THE TASK
Within the data below, find the string "made" and return each line where it occurs.

DATA UNDER STUDY
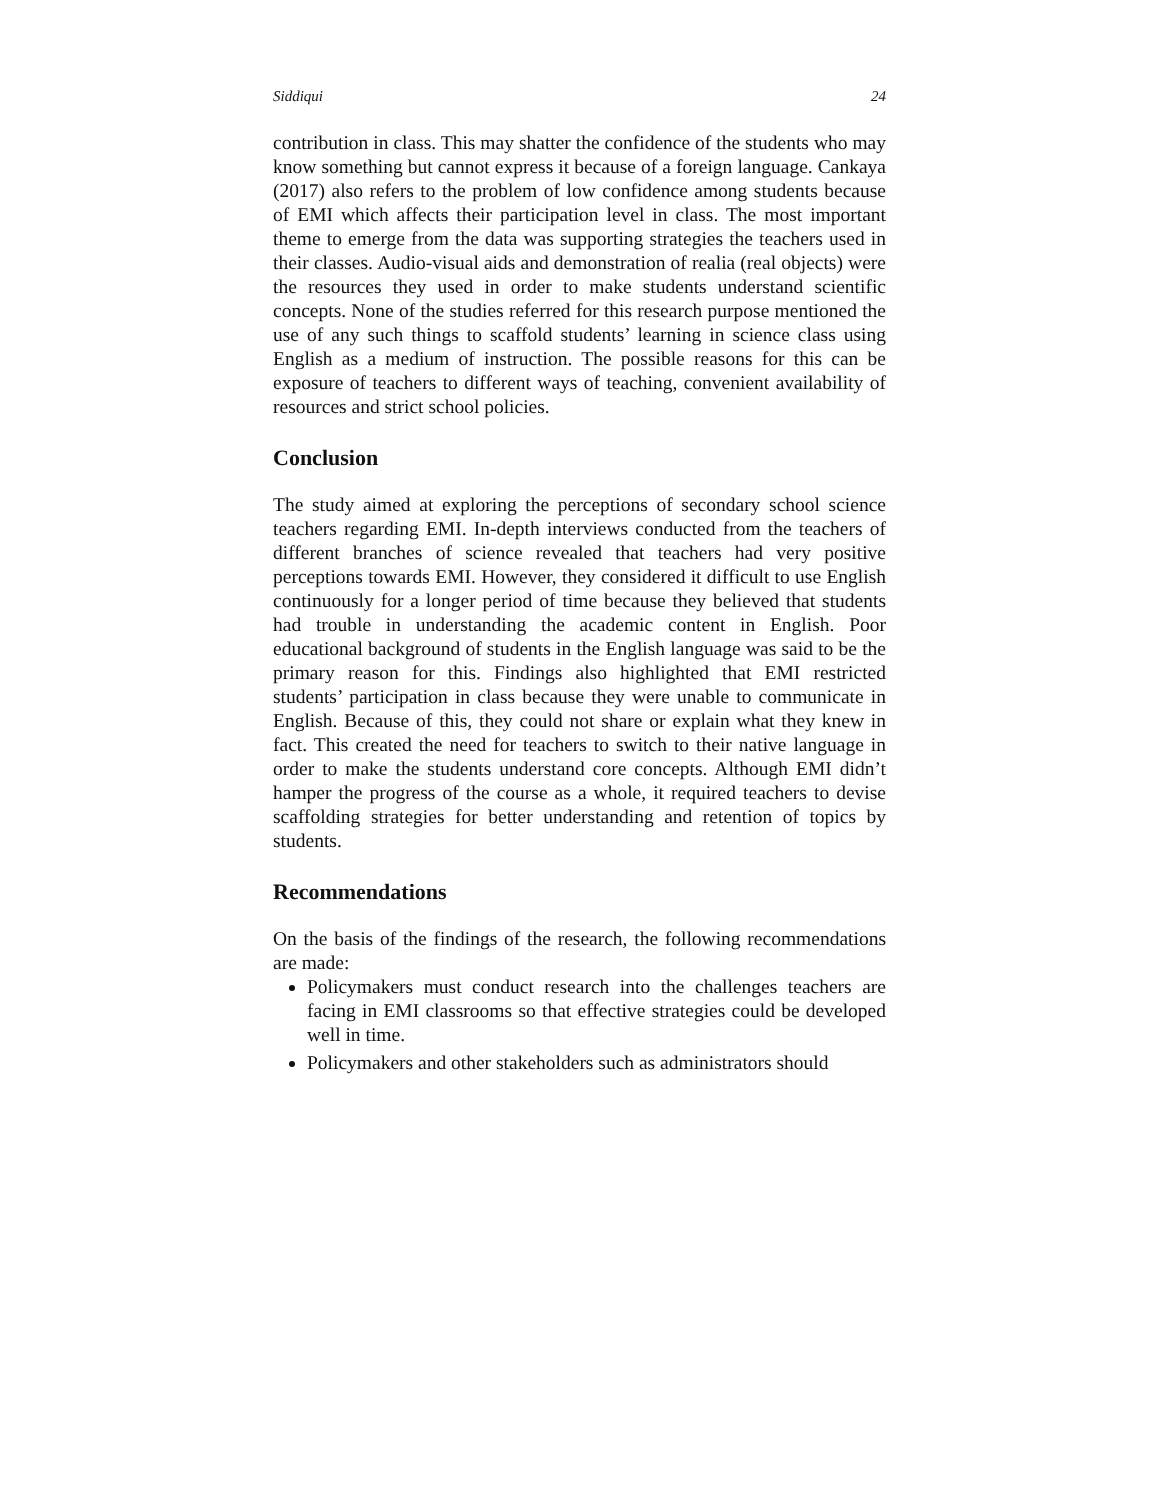Siddiqui 24
contribution in class. This may shatter the confidence of the students who may know something but cannot express it because of a foreign language. Cankaya (2017) also refers to the problem of low confidence among students because of EMI which affects their participation level in class. The most important theme to emerge from the data was supporting strategies the teachers used in their classes. Audio-visual aids and demonstration of realia (real objects) were the resources they used in order to make students understand scientific concepts. None of the studies referred for this research purpose mentioned the use of any such things to scaffold students’ learning in science class using English as a medium of instruction. The possible reasons for this can be exposure of teachers to different ways of teaching, convenient availability of resources and strict school policies.
Conclusion
The study aimed at exploring the perceptions of secondary school science teachers regarding EMI. In-depth interviews conducted from the teachers of different branches of science revealed that teachers had very positive perceptions towards EMI. However, they considered it difficult to use English continuously for a longer period of time because they believed that students had trouble in understanding the academic content in English. Poor educational background of students in the English language was said to be the primary reason for this. Findings also highlighted that EMI restricted students’ participation in class because they were unable to communicate in English. Because of this, they could not share or explain what they knew in fact. This created the need for teachers to switch to their native language in order to make the students understand core concepts. Although EMI didn’t hamper the progress of the course as a whole, it required teachers to devise scaffolding strategies for better understanding and retention of topics by students.
Recommendations
On the basis of the findings of the research, the following recommendations are made:
Policymakers must conduct research into the challenges teachers are facing in EMI classrooms so that effective strategies could be developed well in time.
Policymakers and other stakeholders such as administrators should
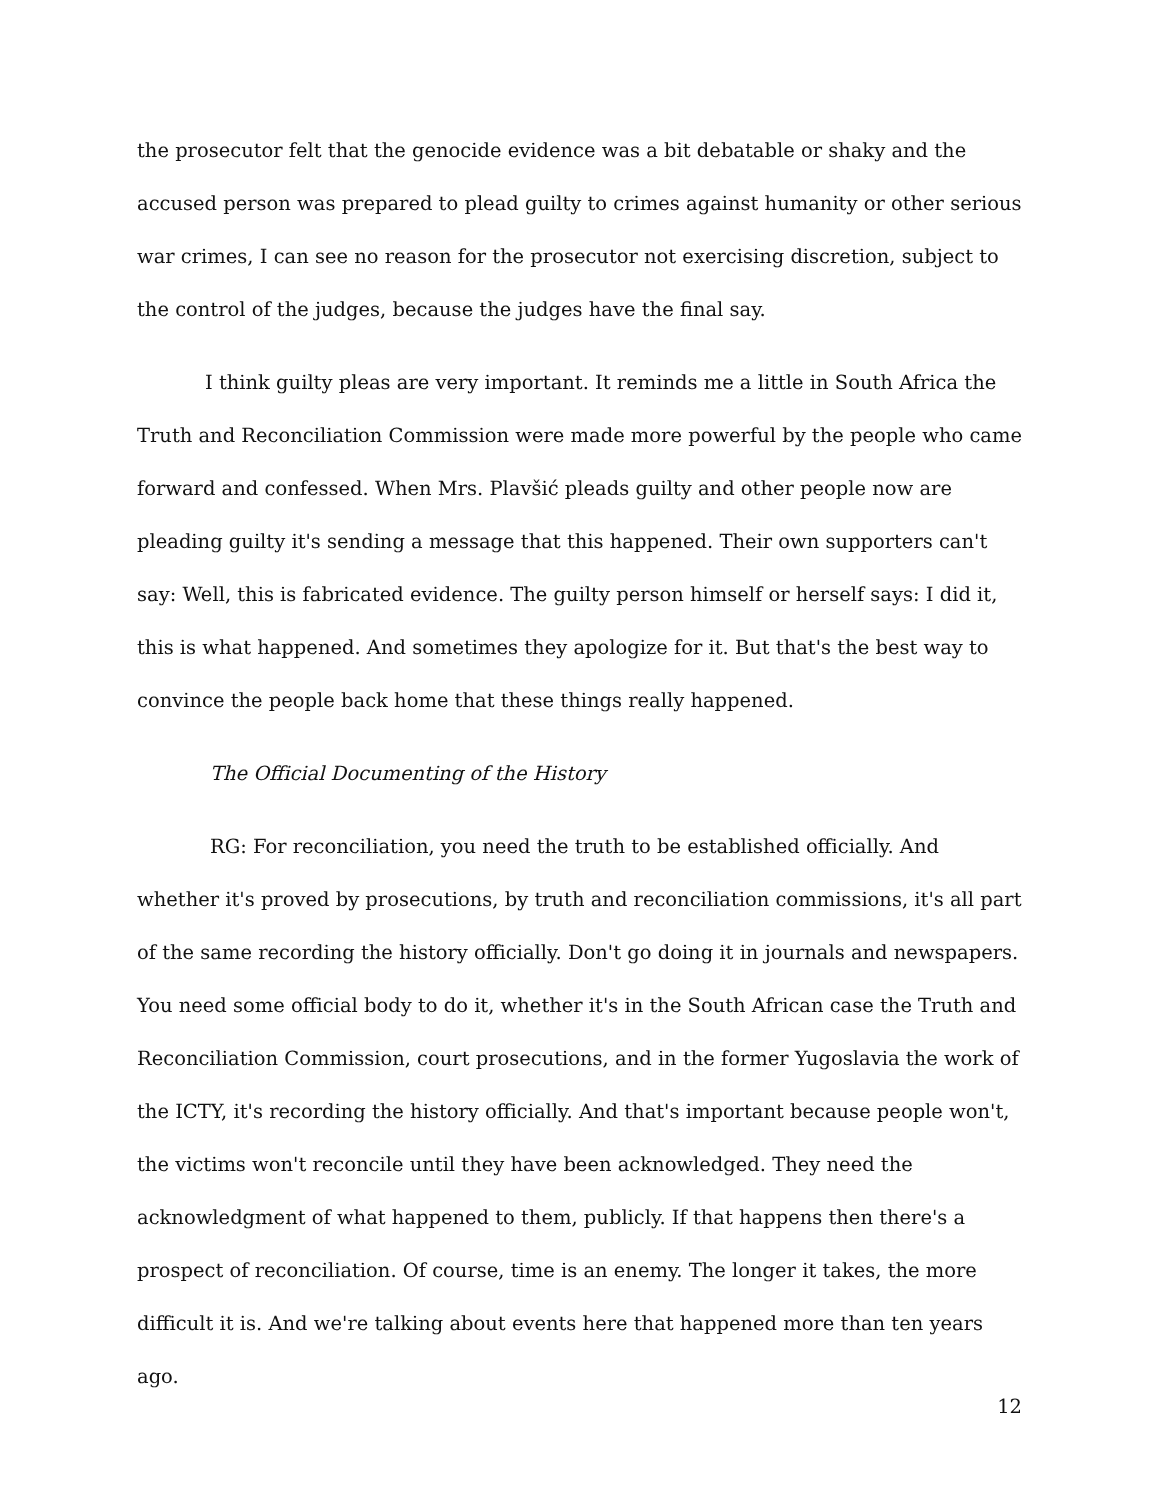the prosecutor felt that the genocide evidence was a bit debatable or shaky and the accused person was prepared to plead guilty to crimes against humanity or other serious war crimes, I can see no reason for the prosecutor not exercising discretion, subject to the control of the judges, because the judges have the final say.
I think guilty pleas are very important. It reminds me a little in South Africa the Truth and Reconciliation Commission were made more powerful by the people who came forward and confessed. When Mrs. Plavšić pleads guilty and other people now are pleading guilty it's sending a message that this happened. Their own supporters can't say: Well, this is fabricated evidence. The guilty person himself or herself says: I did it, this is what happened. And sometimes they apologize for it. But that's the best way to convince the people back home that these things really happened.
The Official Documenting of the History
RG: For reconciliation, you need the truth to be established officially. And whether it's proved by prosecutions, by truth and reconciliation commissions, it's all part of the same recording the history officially. Don't go doing it in journals and newspapers. You need some official body to do it, whether it's in the South African case the Truth and Reconciliation Commission, court prosecutions, and in the former Yugoslavia the work of the ICTY, it's recording the history officially. And that's important because people won't, the victims won't reconcile until they have been acknowledged. They need the acknowledgment of what happened to them, publicly. If that happens then there's a prospect of reconciliation. Of course, time is an enemy. The longer it takes, the more difficult it is. And we're talking about events here that happened more than ten years ago.
12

EXERCISE OUTPUT
On the basis of the findings of the research, the following recommendations are made:
I think guilty pleas are very important. It reminds me a little in South Africa the Truth and Reconciliation Commission were made more powerful by the people who came forward and confessed. When Mrs. Plavšić pleads guilty and other people now are pleading guilty it's sending a message that this happened. Their own supporters can't say: Well, this is fabricated evidence. The guilty person himself or herself says: I did it, this is what happened. And sometimes they apologize for it. But that's the best way to convince the people back home that these things really happened.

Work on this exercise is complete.